Top of Data for processing

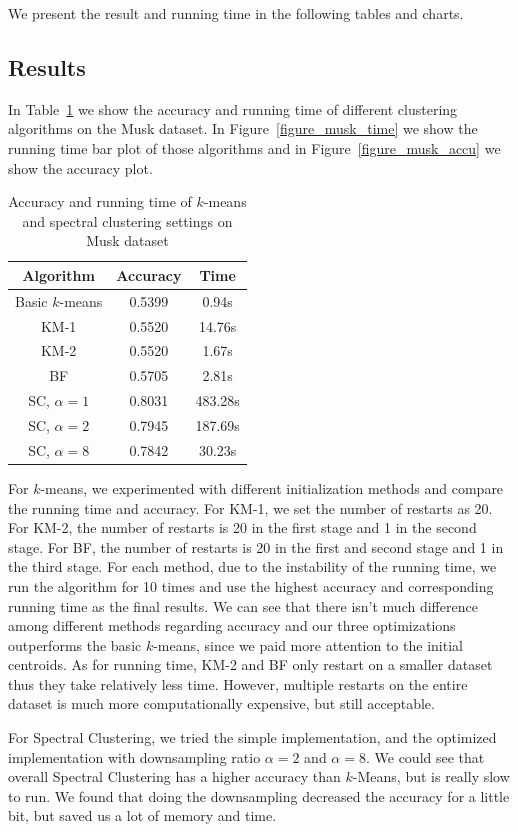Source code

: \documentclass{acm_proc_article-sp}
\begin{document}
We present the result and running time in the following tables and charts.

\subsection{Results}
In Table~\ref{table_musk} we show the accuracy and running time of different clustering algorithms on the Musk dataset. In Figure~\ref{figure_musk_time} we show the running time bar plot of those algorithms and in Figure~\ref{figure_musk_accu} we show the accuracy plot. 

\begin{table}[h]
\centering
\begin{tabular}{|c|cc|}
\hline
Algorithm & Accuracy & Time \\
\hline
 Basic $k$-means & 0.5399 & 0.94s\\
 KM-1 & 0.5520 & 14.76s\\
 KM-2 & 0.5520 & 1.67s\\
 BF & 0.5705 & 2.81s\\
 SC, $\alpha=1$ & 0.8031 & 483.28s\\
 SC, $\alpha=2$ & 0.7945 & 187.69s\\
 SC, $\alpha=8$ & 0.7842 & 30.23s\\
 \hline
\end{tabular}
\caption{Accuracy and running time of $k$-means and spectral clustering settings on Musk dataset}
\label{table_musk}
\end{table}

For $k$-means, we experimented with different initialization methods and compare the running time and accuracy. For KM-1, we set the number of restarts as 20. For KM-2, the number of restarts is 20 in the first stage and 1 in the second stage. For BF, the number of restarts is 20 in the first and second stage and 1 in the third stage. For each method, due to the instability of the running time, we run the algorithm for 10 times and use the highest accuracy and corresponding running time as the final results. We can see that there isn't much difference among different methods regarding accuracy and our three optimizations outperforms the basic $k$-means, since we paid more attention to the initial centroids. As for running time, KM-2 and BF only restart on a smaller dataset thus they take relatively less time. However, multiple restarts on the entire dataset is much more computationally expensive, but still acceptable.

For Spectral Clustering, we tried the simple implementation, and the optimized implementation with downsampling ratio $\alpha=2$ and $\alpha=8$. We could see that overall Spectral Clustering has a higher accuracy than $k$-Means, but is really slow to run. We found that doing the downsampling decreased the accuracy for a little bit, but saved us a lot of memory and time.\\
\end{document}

Bottom of Data for processing
Top of Data for processing

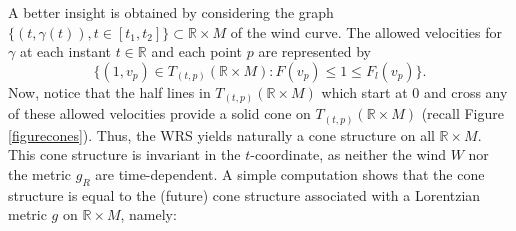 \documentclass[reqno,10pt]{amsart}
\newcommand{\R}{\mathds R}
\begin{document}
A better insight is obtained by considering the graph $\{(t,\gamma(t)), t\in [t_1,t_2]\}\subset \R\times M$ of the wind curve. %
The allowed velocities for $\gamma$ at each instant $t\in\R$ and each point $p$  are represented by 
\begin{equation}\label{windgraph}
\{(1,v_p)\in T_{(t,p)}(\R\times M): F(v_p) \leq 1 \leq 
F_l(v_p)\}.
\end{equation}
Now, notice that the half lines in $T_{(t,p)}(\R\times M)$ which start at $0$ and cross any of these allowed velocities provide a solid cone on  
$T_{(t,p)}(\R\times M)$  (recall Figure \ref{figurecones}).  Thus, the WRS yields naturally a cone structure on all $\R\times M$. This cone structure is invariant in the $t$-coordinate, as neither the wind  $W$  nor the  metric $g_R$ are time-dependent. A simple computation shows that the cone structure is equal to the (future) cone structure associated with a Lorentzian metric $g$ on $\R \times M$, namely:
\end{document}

Bottom of Data for processing

◆ **Instruction**
Every line in the data that holds the string "times" should be returned.

◆ **Answer space**
For $k$-means, we experimented with different initialization methods and compare the running time and accuracy. For KM-1, we set the number of restarts as 20. For KM-2, the number of restarts is 20 in the first stage and 1 in the second stage. For BF, the number of restarts is 20 in the first and second stage and 1 in the third stage. For each method, due to the instability of the running time, we run the algorithm for 10 times and use the highest accuracy and corresponding running time as the final results. We can see that there isn't much difference among different methods regarding accuracy and our three optimizations outperforms the basic $k$-means, since we paid more attention to the initial centroids. As for running time, KM-2 and BF only restart on a smaller dataset thus they take relatively less time. However, multiple restarts on the entire dataset is much more computationally expensive, but still acceptable.
A better insight is obtained by considering the graph $\{(t,\gamma(t)), t\in [t_1,t_2]\}\subset \R\times M$ of the wind curve. %
\{(1,v_p)\in T_{(t,p)}(\R\times M): F(v_p) \leq 1 \leq 
Now, notice that the half lines in $T_{(t,p)}(\R\times M)$ which start at $0$ and cross any of these allowed velocities provide a solid cone on  
$T_{(t,p)}(\R\times M)$  (recall Figure \ref{figurecones}).  Thus, the WRS yields naturally a cone structure on all $\R\times M$. This cone structure is invariant in the $t$-coordinate, as neither the wind  $W$  nor the  metric $g_R$ are time-dependent. A simple computation shows that the cone structure is equal to the (future) cone structure associated with a Lorentzian metric $g$ on $\R \times M$, namely:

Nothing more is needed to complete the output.